▶ **QUOTED TEXT**
╔══

To look forward, Drew Doughty and Anze Kopitar have to look back. That’s when they start rattling off the names of the people who guided them when they first broke into the NHL.

Rob Blake is one of them. So is Dustin Brown. Matt Greene is another, as are Dean Lombardi, Mattias Norström and Jarret Stoll. The guidance they all provided helped take Doughty and Kopitar from promising teenagers – Doughty was the No. 2 overall pick in the 2008 NHL draft and Kopitar was the No. 11 pick in 2005 – to franchise-changing stars who spearheaded the Los Angeles Kings’ run of two Stanley Cup championships in three seasons from 2011-12 to 2013-14..

Winning is still the priority for Doughty, who turns 33 next month, and the 35-year-old Kopitar. Not just now, but even well after their playing days are done and their numbers are hanging from the rafters of the Kings’ arena. That is why the two veterans are taking what they have learned and passing it down to the newest generation of Kings with the hopes they can leave the organization in a better place than it was in when they broke in.

“What you are trying to do is pass down knowledge,” Kopitar said. “Then what you need to realize is not every player is the same. Not every leader leads the same way too. You try to stay in the moment as much as you can and you do it within yourself. … For example, I’m usually, or most of the time, not the loudest person in the locker room. But there are times when stuff needs to be said.”

Those teaching moments can come at any time. They can come on the bench during a game when Doughty offers words of encouragement to place a young player at ease. Or in the dressing room after practice. They can come when grabbing a meal at a restaurant with teammates or those evenings when Kopitar hosts a group meal at his home.

This is what coaches, executives and veteran players mean when they talk about culture. But building that culture takes time.

When Kopitar and Doughty joined the Kings, Kopitar in the 2006-07 season and Doughty in 2008-09, the organization was in the midst of a six-year playoff drought. Doughty said his education started with Lombardi, the Kings’ general manager who was the architect of those two Cup title teams.

Lombardi worked with Doughty to teach him what it meant to be a leader, and help him realize how his actions impacted those around him. Doughty said he was a team captain in youth hockey and in major juniors. But his approach shifted more toward having fun while playing hockey.

Three games into his NHL career, Doughty was already leading the Kings in ice time, an accomplishment Lombardi helped put into perspective.

“When I got to this level, I did not realize the overall effect I have and [Lombardi] helped me grow into the player I am now,” Doughty said. “I just did not really think about being a leader. I did not look up to people for leadership. … The one thing I never realized until I got older is people would say, ‘Guys on the team are watching you.’ I was like, ‘Why the hell are they watching me?'”

The impact Greene made on Doughty was so crucial that Doughty said he still goes to him for advice. Doughty lived with Greene during his rookie season, and said Greene was like a brother or a dad to him, and he still is to this day.

Doughty admits he did not always listen. For example, Greene told Doughty to consistently work out. Doughty balked at the idea. At least he did until he got older and began realizing he needed to do the work in order to perform at a high level.

Perhaps the biggest lesson Doughty learned from Greene was understanding what it meant to take ownership of the team.

╚══

▶ **SUPPLIED INFORMATION**

╔══

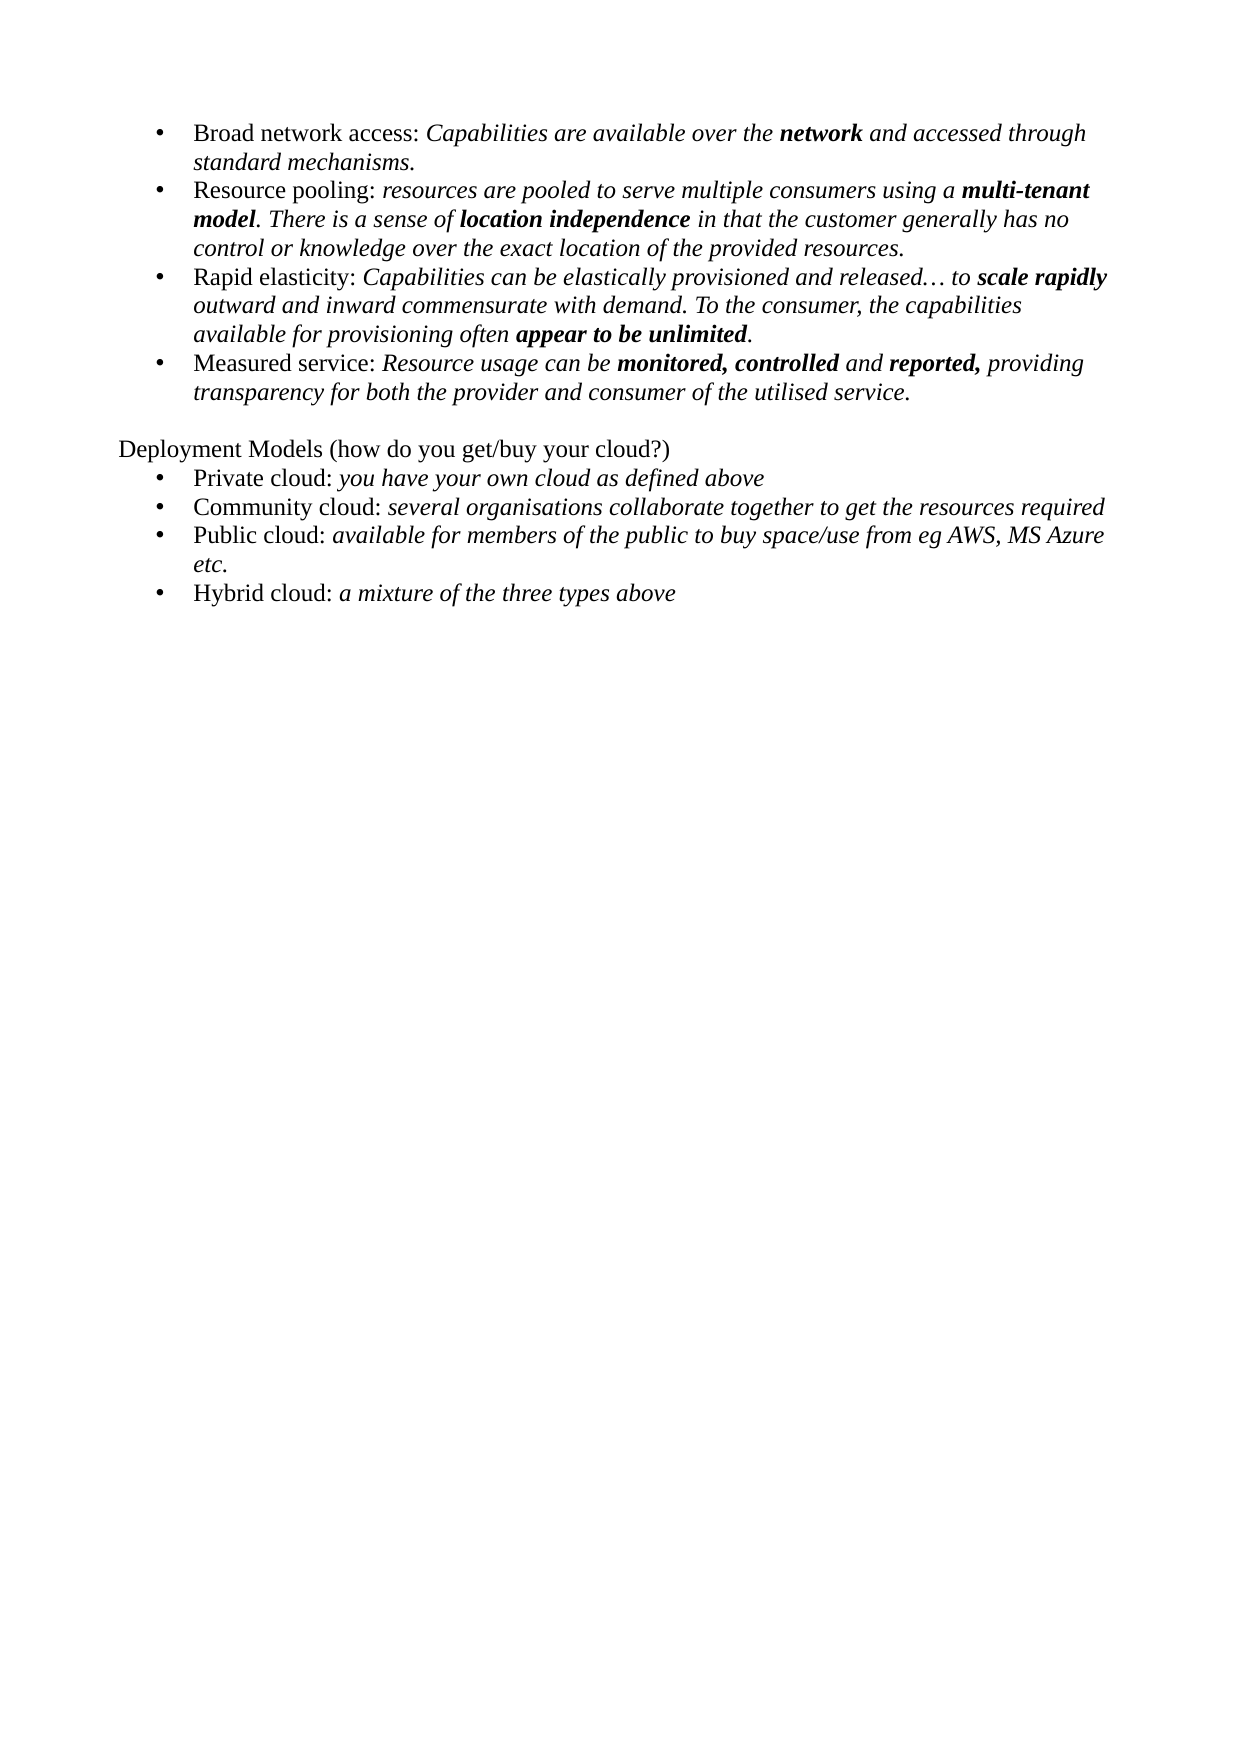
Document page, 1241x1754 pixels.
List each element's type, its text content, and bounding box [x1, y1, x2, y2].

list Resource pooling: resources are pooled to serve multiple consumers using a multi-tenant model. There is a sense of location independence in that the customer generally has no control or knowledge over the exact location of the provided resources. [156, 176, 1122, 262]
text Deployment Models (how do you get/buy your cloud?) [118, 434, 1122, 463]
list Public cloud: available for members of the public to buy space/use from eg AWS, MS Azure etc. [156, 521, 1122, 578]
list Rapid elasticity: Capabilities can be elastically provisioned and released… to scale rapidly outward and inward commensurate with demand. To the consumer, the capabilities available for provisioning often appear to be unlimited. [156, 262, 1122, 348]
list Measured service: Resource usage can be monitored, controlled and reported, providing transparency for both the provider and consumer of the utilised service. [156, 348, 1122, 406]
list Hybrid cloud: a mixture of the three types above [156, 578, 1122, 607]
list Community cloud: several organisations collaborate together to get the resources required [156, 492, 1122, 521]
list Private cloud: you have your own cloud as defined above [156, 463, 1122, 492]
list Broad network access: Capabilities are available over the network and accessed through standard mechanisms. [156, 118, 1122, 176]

╚══

▶ **DIRECTIONS**
a - Answer these questions using the article about Drew Doughty and Anze Kopitar:
(i) Which overall pick was Doughty in the 2008 NHL draft?
(ii) Who did Doughty live with during his rookie season?
(iii) Which of the two players sometimes hosts group meals at his home?
b - Carry on the article about Drew Doughty and Anze Kopitar, starting right after its final sentence.
The material that appears after the article was taken from a different source.

▶ **FINAL RESULTS**
a -
(i) He was the No. 2 overall pick.
(ii) He lived with Matt Greene.
(iii) Anze Kopitar.

b -
“That was the one thing he always taught me: This is your team, but if you don’t push the load, who else is going to push it?” Doughty said. “He said, ‘You have to do this’ and I would ask, ‘Why not ask someone else? Why does it have to be me?’ He said, ‘Because this is your job and responsibility.’ That was only three or four years ago when I had that discussion. Now I realize it is part of growing up.”

It’s one thing to hear that. It is another to act upon it. So how did Doughty and Kopitar impact their younger teammates?

For one, they worked to make sure everyone felt welcomed. Kopitar remembered what it was like to be a 19-year-old and be around a future Hall-of-Famer such as Blake. He knows about the nerves in trying to make a good impression and the importance of keeping them in check at the same time.

“I’m sure it’s the same thing with these guys now,” Kopitar said. “Some of these guys watched us growing up 10 years ago winning the first Stanley Cup. It’s got to be sometimes a little uncomfortable. But between me and Drew, I feel like we’re fairly open people and very approachable. We try to make it as comfortable as we possibly can.”

On the day Doughty spoke with ESPN, he was on his way to have lunch with a few of his younger teammates, including rookie defenseman Brandt Clarke, who is 19. Doughty spoke with excitement about Clarke and how they have been working together. He had the same level of enthusiasm when talking about center Quinton Byfield, who turned 20 in August.

Byfield and Doughty became close last season when both were injured. Doughty said he and Byfield skated together, worked out together and that he drove Byfield to games last season. They even play video games together.

Kings defenseman Mikey Anderson, who is in his third full season, is one of eight homegrown players younger than 24 on the Kings’ active roster. They are part of a core, which also features Byfield and Alex Turcotte among others, that seems to have the Kings moving on from their rebuild and beginning down the path of potentially being a perennial playoff team.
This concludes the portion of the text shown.